Trying to use the pymatgen MPRester query gives me an error about “504 Gateway Time-out”.
This is the code:
rmeur ~ $ cat a.py
from pymatgen import MPRester
api = MPRester('XXXXXXXXXXX')
res = api.query({"elasticity": {"$exists": True}},
properties=['task_id', 'pretty_formula', 'elasticity'])
print(len(res))
rmeur ~ $ python3 ./a.py
Traceback (most recent call last):
File "/Users/fx/anaconda3/lib/python3.7/site-packages/pymatgen/ext/matproj.py", line 152, in _make_request
.format(response.status_code))
pymatgen.ext.matproj.MPRestError: REST query returned with error status code 504
During handling of the above exception, another exception occurred:
Traceback (most recent call last):
File "./a.py", line 5, in <module>
properties=['task_id', 'pretty_formula', 'elasticity'])

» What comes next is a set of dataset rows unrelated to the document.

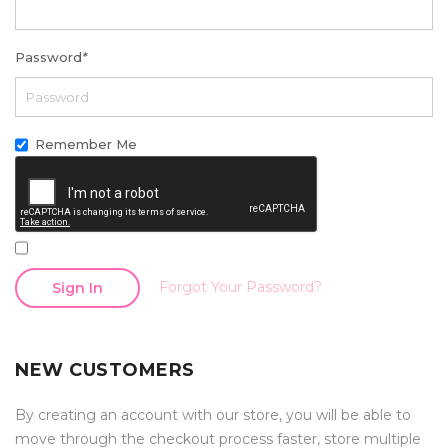
Password
*
Remember Me
Forgot Your Password?
Sign In
NEW CUSTOMERS
By creating an account with our store, you will be able to
move through the checkout process faster, store multiple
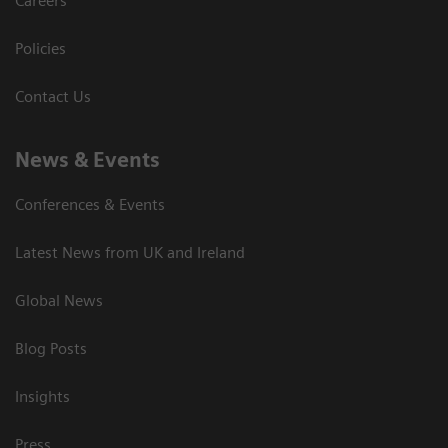
Careers
Policies
Contact Us
News & Events
Conferences & Events
Latest News from UK and Ireland
Global News
Blog Posts
Insights
Press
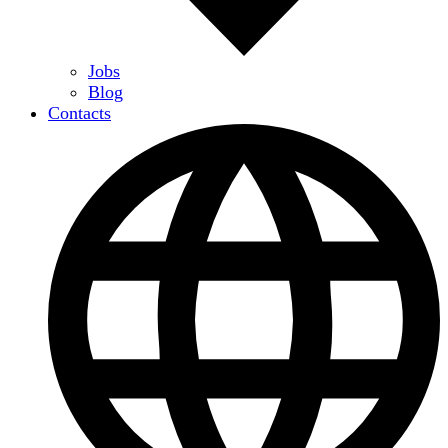
Jobs
Blog
Contacts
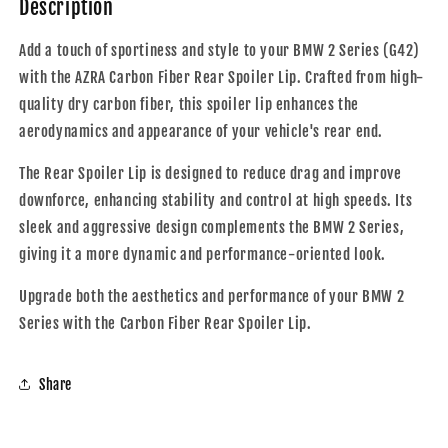
Description
Spoiler
Spoiler
Lip
Lip
Add a touch of sportiness and style to your BMW 2 Series (G42)
|
|
with the AZRA Carbon Fiber Rear Spoiler Lip. Crafted from high-
2021
2021
+
+
quality dry carbon fiber, this spoiler lip enhances the
aerodynamics and appearance of your vehicle's rear end.
The Rear Spoiler Lip is designed to reduce drag and improve
downforce, enhancing stability and control at high speeds. Its
sleek and aggressive design complements the BMW 2 Series,
giving it a more dynamic and performance-oriented look.
Upgrade both the aesthetics and performance of your BMW 2
Series with the Carbon Fiber Rear Spoiler Lip.
Share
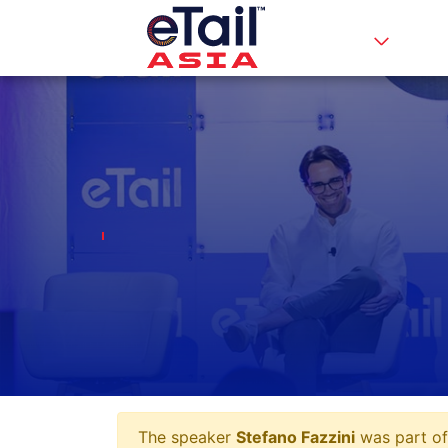
The speaker
Stefano Fazzini
was part of 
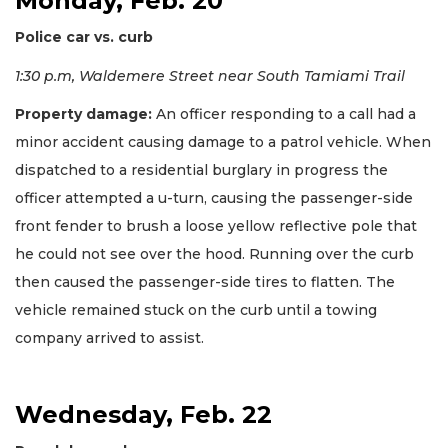
Monday, Feb. 20
Police car vs. curb
1:30 p.m, Waldemere Street near South Tamiami Trail
Property damage:
An officer responding to a call had a
minor accident causing damage to a patrol vehicle. When
dispatched to a residential burglary in progress the
officer attempted a u-turn, causing the passenger-side
front fender to brush a loose yellow reflective pole that
he could not see over the hood. Running over the curb
then caused the passenger-side tires to flatten. The
vehicle remained stuck on the curb until a towing
company arrived to assist.
Wednesday, Feb. 22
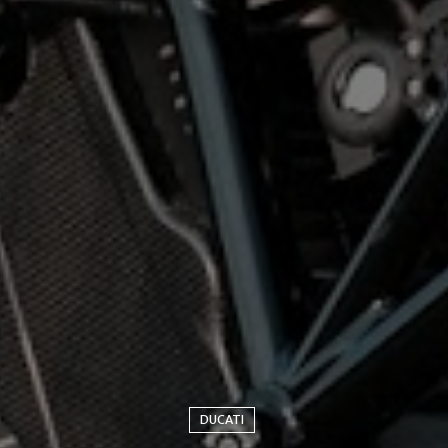
DUCATI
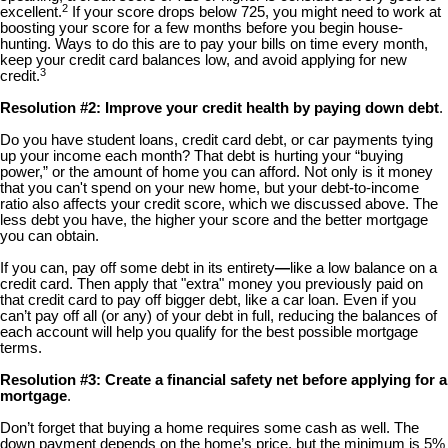
2
excellent.
If your score drops below 725, you might need to work at
boosting your score for a few months before you begin house-
hunting. Ways to do this are to pay your bills on time every month,
keep your credit card balances low, and avoid applying for new
3
credit.
Resolution #2: Improve your credit health by paying down debt
.
Do you have student loans, credit card debt, or car payments tying
up your income each month? That debt is hurting your “buying
power,” or the amount of home you can afford. Not only is it money
that you can't spend on your new home, but your debt-to-income
ratio also affects your credit score, which we discussed above. The
less debt you have, the higher your score and the better mortgage
you can obtain.
If you can, pay off some debt in its entirety
—
like a low balance on a
credit card. Then apply that "extra" money you previously paid on
that credit card to pay off bigger debt, like a car loan. Even if you
can’t pay off all (or any) of your debt in full, reducing the balances of
each account will help you qualify for the best possible mortgage
terms.
Resolution #3: Create a financial safety net before applying for a
mortgage
.
Don’t forget that buying a home requires some cash as well. The
down payment depends on the home’s price, but the minimum is 5%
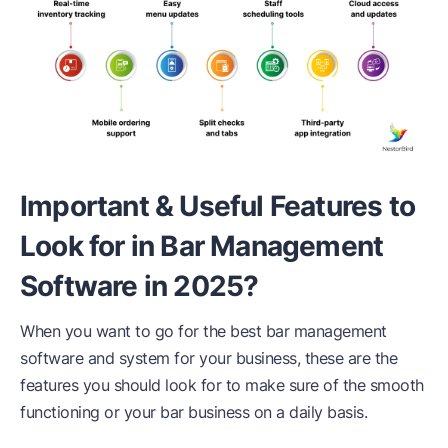
Important & Useful Features to
Look for in Bar Management
Software in 2025?
When you want to go for the best bar management
software and system for your business, these are the
features you should look for to make sure of the smooth
functioning or your bar business on a daily basis.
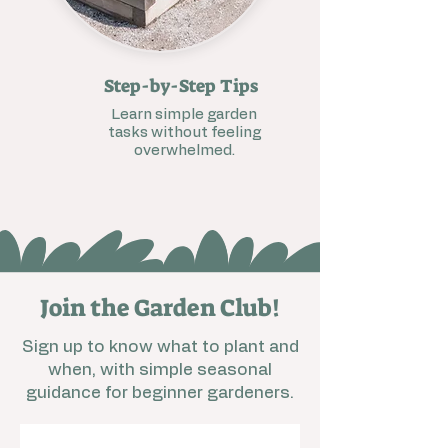
Step-by-Step Tips
Learn simple garden
tasks without feeling
overwhelmed.
Join the Garden Club!
Sign up to know what to plant and
when, with simple seasonal
guidance for beginner gardeners.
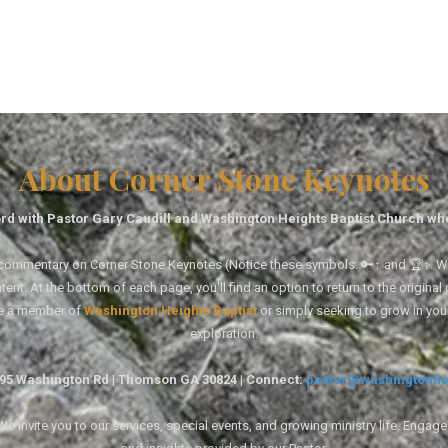
About Corner Stone Keynotes
rd with Pastor Gary Caudill and Washington Heights Baptist Church wh
tal commentary on Corner Stone Keynotes (Notice these symbols: 🔑↑ and 🏆↑. Wh
ent. At the bottom of each page, you'll find an option to return to the original
re a member of
Washington Heights Baptist
or simply seeking to grow in you
exploration.
1495 Washington Rd | Thomson GA 30824 | Connect:
pastor@washingtonhe
 invite you to our services, special events, and growing ministry life. Engag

File "/Users/fx/anaconda3/lib/python3.7/site-packages/pymatgen/ext/matproj.py", line 737, in query
mp_decode=mp_decode)
File "/Users/fx/anaconda3/lib/python3.7/site-packages/pymatgen/ext/matproj.py", line 157, in _make_request
raise MPRestError(msg)
pymatgen.ext.matproj.MPRestError: REST query returned with error status code 504. Content: b'<!DOCTYPE HTML PUBLIC "-//IETF//DTD HTML 2.0//EN">\n<html><head>\n<title>504 Gateway Time-out</title>\n</head><body>\n<h1>Gateway Time-out</h1>\n<p>The gateway did not receive a timely response\nfrom the upstream server or application.</p>\n<hr>\n<address>Apache/2.2.15 (CentOS) Server at www.materialsproject.org Port 443</address>\n</body></html>\n'
Too much data is being requested in one query - that is why you are getting the error. The example notebook to which @ongsp linked on that issue thread was written when there were only 4,430 elastic tensors, whereas now there are nearly 14,000. I am working on a pull request (pymatgen#1324) to adapt MPRester.query to better handle large requests.
Note that we impose no query size limits or rate limits: this is a limitation of the way we serve the data dynamically. Our API server queries the database, fetches the data, and returns it to you. Because the API server has limited RAM, it simply cannot serve too-large data requests in a single query. If we e.g. buffered and streamed the results to a temporary file, then we could give you a link to the file and you could download a giant file, but we favor the simplicity of in-RAM dynamic queries. I am adding functionality to MPRester.query to chunk queries.
Given the requests over the web are too big, taking too long, timing out… is there a way to clone/download the whole database, to reduce query issues (and network time)?